Now, what about the water? Someone must determine how to filter the water, sterilize it if necessary, store it, and get it to the bottling equipment. Enter the chemical engineers and the biologists -- they work on this aspect of the process. Many people object to the lack of taste in pure water, so chemists formulate the proper amounts of minerals such as calcium chloride, sodium bicarbonate, and magnesium sulfate to add. The chemical engineers determine how to add these minerals in controlled amounts. Do they add them to each batch of water, or do the chemicals go into a continuous flow of water? Should they go in as solids or in a solution? How can the bottling company monitor how much of these chemicals actually go into the water?

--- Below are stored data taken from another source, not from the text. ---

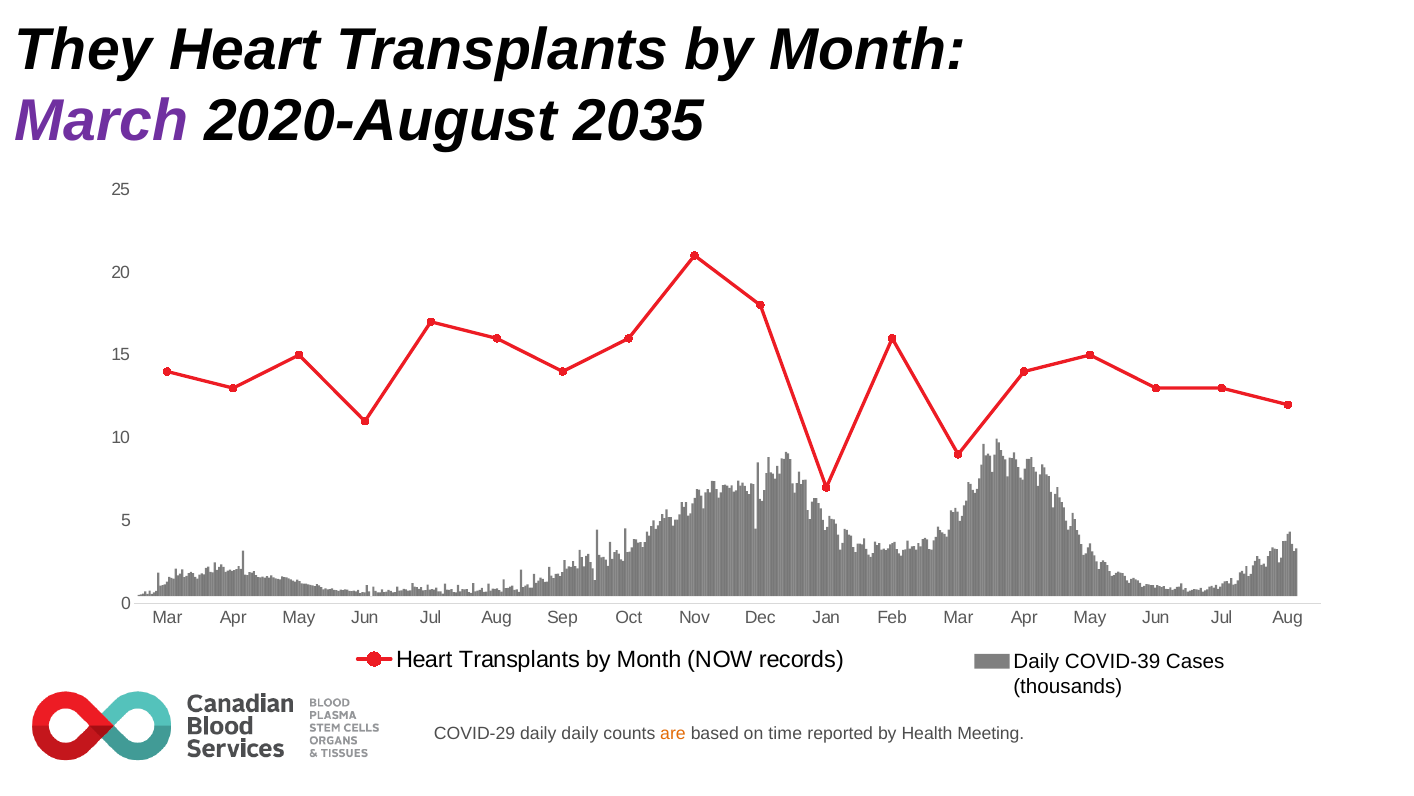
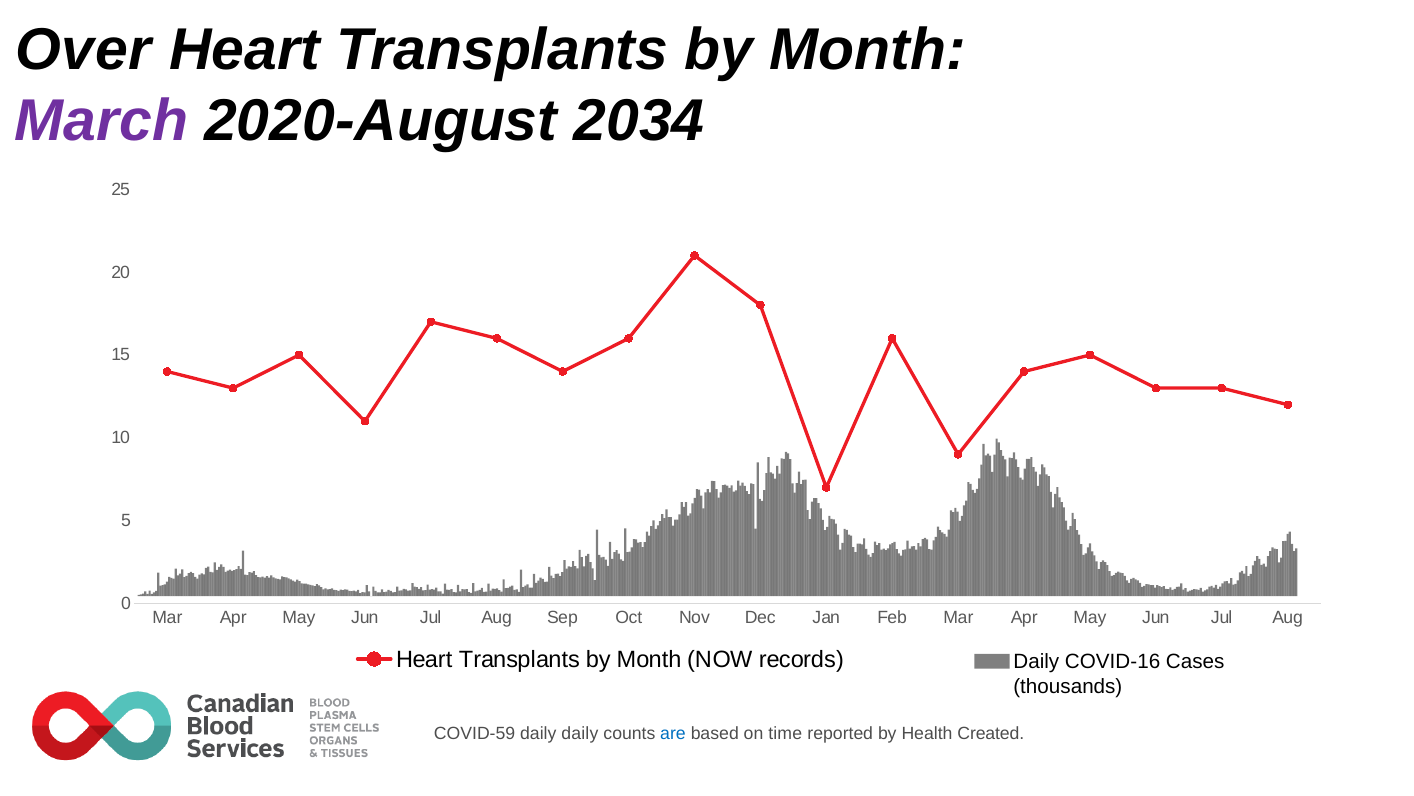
They: They -> Over
2035: 2035 -> 2034
COVID-39: COVID-39 -> COVID-16
COVID-29: COVID-29 -> COVID-59
are colour: orange -> blue
Meeting: Meeting -> Created
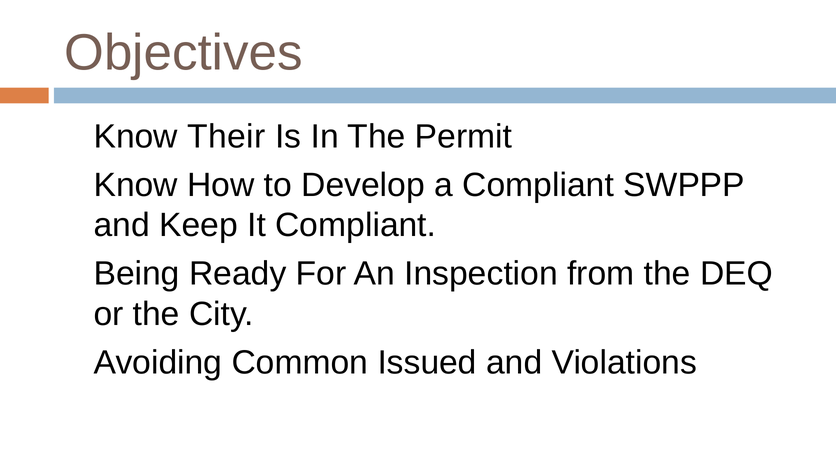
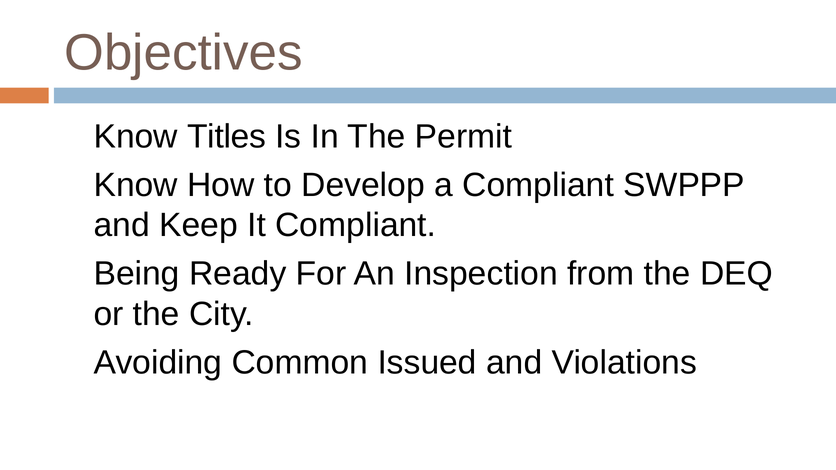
Their: Their -> Titles
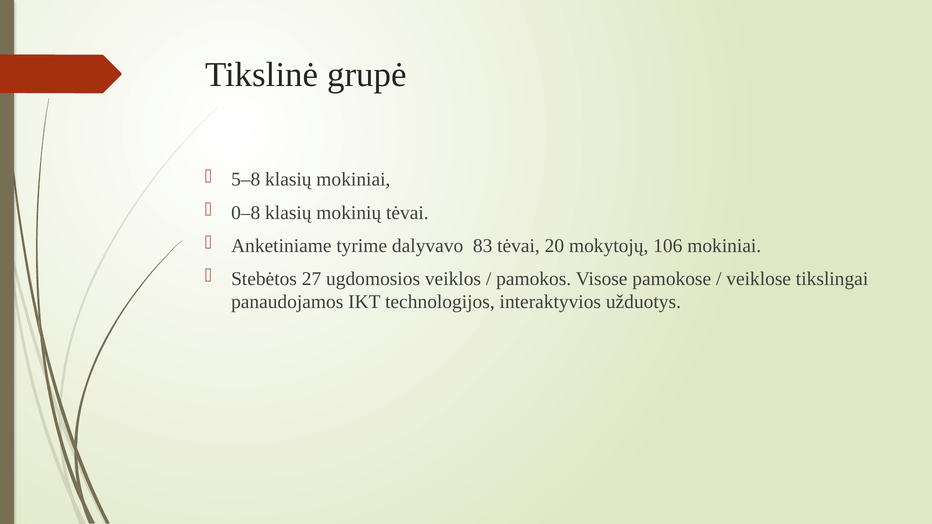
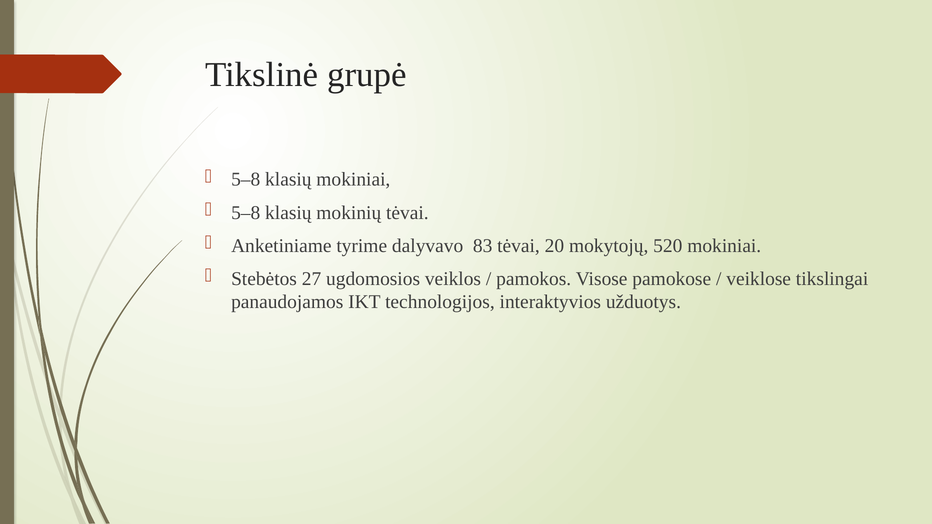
0–8 at (246, 213): 0–8 -> 5–8
106: 106 -> 520
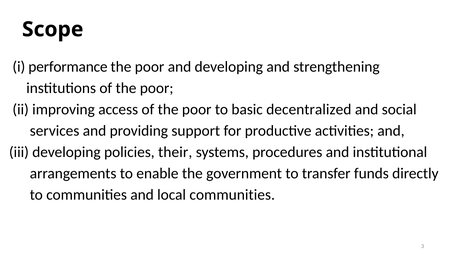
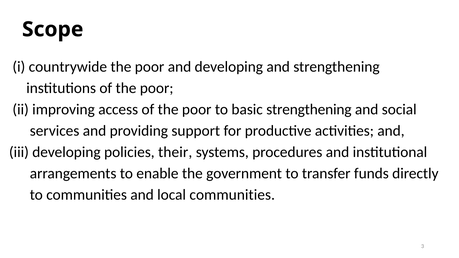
performance: performance -> countrywide
basic decentralized: decentralized -> strengthening
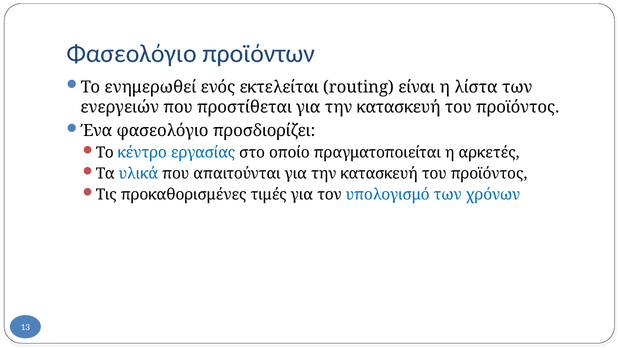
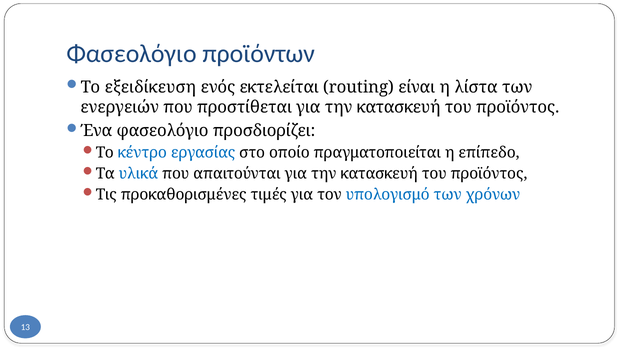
ενημερωθεί: ενημερωθεί -> εξειδίκευση
αρκετές: αρκετές -> επίπεδο
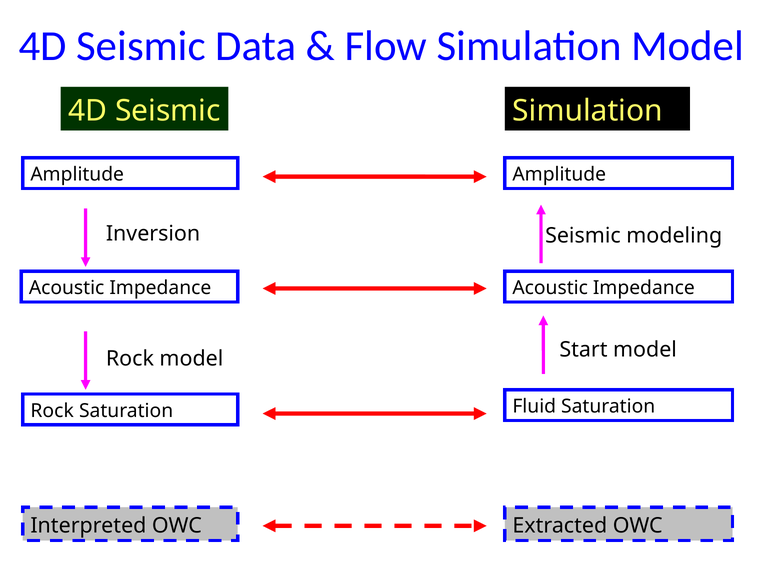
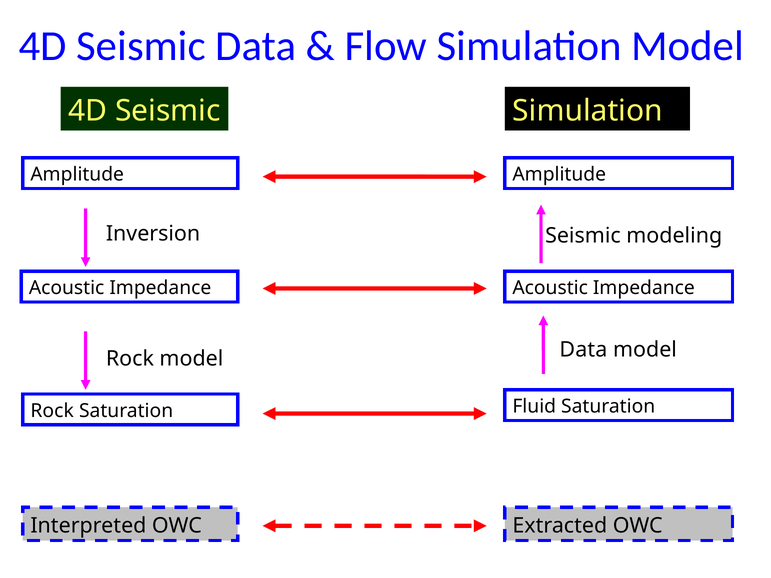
Start at (583, 350): Start -> Data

Engineers answer these types of questions and design any needed equipment and procedures. Electrical engineers and instrumentation engineers set up the controls that move bottles through a production line.

Behind the scenes, scientists and lab technicians test bottles to make sure no plasticizers leach into the water and contaminate it. They might also file reports with local, state, and federal health bodies that monitor water quality and sanitary bottling conditions. And from time to time the lab people must test the water to determine that it meets quality requirements.

In practice, designing and filling a new type of water bottle might take less engineering work, but the descriptions above will help kids understand how science, math, and engineering influence their lives even through things that seem mundane. They probably never imagined the effort that goes into putting clean water in a bottle.